Walt's attorney added that the only arbitration should be between various union leaders seeking to purge "subversives" from the House of Labor in order to avert the commie takeover of the studio. Later than month, Lessing changed his tune and accepted federal mediation. But Walt later carried the charge of anti-communism along with him to the House Un-American Activities Committee (HUAC) where he testified that labor unions should remain "clean."
The animators strike left Walt so soured that his imagination started to drift elsewhere, away from film and towards an amusement park that would bear his name.
Eighty years later, the only hint of its history is in a window on Main Street that bears Lessing's name. But it doesn't have to be.
"Gunther's Guillotine" would make a nice attraction--it even fits with California Aventure's Buena Vista Street theme!
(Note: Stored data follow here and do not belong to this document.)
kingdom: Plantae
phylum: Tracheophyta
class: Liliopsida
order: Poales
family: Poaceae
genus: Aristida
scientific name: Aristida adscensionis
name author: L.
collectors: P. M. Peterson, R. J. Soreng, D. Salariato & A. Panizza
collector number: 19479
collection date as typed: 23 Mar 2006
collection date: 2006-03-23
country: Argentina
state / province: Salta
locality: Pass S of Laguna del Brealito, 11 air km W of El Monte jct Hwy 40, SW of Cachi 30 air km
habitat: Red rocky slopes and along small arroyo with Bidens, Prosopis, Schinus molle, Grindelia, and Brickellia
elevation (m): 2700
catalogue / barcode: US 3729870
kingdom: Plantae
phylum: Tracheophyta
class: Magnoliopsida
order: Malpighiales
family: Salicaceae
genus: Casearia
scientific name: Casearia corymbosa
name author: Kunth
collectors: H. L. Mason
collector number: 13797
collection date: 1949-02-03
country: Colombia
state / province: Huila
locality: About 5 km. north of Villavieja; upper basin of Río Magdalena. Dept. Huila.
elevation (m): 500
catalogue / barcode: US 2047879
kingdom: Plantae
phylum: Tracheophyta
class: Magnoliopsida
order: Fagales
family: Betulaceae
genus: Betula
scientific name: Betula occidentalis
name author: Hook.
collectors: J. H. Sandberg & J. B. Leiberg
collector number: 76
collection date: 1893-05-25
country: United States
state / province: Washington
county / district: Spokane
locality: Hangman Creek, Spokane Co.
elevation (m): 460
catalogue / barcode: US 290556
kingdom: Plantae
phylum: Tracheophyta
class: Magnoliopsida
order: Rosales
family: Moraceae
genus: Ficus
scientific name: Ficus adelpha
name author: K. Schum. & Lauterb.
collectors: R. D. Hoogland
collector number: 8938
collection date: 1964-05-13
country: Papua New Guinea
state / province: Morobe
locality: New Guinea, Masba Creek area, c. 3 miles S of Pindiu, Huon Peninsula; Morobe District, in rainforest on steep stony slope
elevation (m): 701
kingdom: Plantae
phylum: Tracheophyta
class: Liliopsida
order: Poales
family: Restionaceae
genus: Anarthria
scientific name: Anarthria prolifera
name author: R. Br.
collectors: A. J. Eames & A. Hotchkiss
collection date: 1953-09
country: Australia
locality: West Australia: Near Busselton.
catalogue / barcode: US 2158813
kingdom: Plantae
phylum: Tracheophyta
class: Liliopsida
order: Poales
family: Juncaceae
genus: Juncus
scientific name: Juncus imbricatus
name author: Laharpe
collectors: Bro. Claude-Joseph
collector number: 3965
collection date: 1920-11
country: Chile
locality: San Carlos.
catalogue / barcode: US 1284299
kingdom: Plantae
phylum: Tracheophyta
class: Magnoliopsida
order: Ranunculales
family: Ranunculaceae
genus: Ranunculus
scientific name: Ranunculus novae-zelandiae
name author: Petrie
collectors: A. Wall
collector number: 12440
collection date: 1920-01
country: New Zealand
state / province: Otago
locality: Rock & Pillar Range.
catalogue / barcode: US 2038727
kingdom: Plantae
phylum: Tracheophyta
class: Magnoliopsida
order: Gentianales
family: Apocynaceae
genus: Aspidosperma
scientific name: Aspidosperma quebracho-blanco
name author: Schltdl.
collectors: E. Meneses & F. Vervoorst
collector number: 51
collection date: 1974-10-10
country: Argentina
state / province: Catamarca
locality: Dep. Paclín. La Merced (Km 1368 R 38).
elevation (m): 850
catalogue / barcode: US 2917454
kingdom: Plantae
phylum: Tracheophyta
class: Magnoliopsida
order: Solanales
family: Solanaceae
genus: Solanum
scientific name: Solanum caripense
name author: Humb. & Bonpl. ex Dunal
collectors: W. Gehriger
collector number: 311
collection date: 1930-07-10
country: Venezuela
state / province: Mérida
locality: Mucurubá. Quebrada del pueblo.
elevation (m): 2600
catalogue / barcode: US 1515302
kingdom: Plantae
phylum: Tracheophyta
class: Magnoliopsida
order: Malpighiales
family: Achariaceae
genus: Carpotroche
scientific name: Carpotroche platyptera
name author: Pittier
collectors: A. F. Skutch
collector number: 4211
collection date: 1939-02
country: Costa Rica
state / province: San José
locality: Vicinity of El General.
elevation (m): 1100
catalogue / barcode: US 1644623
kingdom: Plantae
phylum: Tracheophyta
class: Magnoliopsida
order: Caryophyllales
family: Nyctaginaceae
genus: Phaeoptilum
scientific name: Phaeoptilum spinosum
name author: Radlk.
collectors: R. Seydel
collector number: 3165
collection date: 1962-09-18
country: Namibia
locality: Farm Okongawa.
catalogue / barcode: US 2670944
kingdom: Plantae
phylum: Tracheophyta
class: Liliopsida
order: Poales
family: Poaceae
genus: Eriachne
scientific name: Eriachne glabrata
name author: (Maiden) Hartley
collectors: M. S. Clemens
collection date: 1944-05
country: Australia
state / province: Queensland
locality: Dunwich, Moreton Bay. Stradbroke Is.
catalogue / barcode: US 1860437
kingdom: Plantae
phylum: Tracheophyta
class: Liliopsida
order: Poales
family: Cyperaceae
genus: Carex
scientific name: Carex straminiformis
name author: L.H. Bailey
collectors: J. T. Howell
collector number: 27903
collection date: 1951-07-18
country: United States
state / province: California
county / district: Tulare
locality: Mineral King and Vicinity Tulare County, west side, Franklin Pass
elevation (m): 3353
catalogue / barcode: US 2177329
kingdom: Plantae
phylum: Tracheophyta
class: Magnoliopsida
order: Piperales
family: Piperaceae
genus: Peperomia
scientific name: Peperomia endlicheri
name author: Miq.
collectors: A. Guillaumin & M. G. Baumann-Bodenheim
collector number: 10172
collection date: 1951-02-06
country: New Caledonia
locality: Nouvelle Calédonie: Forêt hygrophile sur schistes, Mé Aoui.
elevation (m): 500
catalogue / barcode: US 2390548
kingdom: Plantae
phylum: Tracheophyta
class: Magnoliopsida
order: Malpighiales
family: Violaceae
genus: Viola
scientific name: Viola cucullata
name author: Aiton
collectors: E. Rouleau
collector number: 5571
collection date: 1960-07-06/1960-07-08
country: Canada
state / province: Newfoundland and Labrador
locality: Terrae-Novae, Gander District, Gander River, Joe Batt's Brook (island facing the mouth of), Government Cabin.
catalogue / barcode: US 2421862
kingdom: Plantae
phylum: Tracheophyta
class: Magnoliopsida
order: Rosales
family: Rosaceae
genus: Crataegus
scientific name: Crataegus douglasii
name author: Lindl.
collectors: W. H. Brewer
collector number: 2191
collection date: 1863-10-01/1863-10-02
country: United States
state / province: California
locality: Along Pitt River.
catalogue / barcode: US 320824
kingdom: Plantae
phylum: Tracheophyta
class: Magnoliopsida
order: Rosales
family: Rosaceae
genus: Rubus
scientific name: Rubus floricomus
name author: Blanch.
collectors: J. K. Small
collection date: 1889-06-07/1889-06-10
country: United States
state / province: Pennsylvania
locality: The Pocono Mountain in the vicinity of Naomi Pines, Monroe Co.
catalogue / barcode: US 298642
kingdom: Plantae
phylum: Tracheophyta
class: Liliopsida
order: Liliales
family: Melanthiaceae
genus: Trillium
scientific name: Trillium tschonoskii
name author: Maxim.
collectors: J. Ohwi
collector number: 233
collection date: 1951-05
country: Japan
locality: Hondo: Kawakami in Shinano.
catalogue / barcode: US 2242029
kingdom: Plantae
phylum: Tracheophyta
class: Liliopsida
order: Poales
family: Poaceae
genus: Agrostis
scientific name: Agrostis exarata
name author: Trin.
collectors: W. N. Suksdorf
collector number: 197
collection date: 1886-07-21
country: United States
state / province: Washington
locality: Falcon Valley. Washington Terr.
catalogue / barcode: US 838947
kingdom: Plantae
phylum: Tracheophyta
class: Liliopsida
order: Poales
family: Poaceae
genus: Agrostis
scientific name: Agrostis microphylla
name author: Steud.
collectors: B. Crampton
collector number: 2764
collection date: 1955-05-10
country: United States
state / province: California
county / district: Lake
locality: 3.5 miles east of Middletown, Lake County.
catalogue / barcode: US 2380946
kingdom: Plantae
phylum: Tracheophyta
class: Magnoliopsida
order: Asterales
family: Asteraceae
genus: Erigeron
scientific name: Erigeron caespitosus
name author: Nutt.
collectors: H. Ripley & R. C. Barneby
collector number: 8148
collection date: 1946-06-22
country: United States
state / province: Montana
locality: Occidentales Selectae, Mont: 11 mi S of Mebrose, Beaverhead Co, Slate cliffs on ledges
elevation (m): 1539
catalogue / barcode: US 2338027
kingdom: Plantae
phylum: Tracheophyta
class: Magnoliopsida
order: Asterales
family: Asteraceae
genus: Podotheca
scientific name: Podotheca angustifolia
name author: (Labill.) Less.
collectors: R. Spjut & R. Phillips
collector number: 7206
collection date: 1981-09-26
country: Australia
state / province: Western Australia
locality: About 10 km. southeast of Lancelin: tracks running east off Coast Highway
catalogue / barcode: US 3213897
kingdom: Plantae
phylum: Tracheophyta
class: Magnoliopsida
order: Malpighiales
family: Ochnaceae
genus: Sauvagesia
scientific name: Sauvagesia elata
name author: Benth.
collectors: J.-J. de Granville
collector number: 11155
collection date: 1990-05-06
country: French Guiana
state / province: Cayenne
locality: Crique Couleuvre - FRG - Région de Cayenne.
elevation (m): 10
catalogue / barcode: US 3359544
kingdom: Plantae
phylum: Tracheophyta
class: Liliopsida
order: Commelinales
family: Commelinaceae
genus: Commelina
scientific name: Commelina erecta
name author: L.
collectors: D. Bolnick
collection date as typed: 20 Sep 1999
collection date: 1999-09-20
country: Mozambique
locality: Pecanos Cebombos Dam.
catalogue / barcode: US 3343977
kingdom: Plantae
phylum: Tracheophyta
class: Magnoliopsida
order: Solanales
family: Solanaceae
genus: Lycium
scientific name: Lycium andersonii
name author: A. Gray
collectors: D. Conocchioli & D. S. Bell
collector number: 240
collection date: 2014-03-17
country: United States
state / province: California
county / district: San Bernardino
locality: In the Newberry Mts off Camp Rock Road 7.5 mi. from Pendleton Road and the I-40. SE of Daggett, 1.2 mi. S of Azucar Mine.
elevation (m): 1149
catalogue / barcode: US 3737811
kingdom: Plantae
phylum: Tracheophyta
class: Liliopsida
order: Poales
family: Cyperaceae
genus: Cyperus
Mouse House execs, my inbox awaits!
Naranja Notes
Juneteenth, the annual celebration of Black emancipation from enslavement, gained prominence during last year's racial reckoning.
Observed on June 19, the holiday's history dials back to 1865, when Union troops arrived in Galveston, Texas and the state's more than 250,000 enslaved Africans were declared free under Abraham Lincoln's emancipation proclamation issued three years prior.
Known alternately as "Jubilee Day," it's routinely recognized by city councils without much fanfare. Besides, Juneteenth is only derisively "woke" if you're a neo-Confederate!
The Buena Park City Council considered formal recognitions at the end of its meeting last week when Juneteenth arrived before the dais. Councilmembers already affirmed support for Harvey Milk Day (3-2), Pride Month (4-0-1) and flying the Rainbow Pride Flag at city hall (3-2) when assistant city manager Eddie Fenton, an African American, brought up the holiday.
Mayor Connor Traut counted four affirmative thumbs up in favor of city recognition. Councilwoman Beth Swift, the sole Republican left on the dais, didn't appear to lift her arm for either a thumbs up or down.
For that abstention, the Slingshot gives Swift two big thumbs down. Man, what happened to the Party of Lincoln?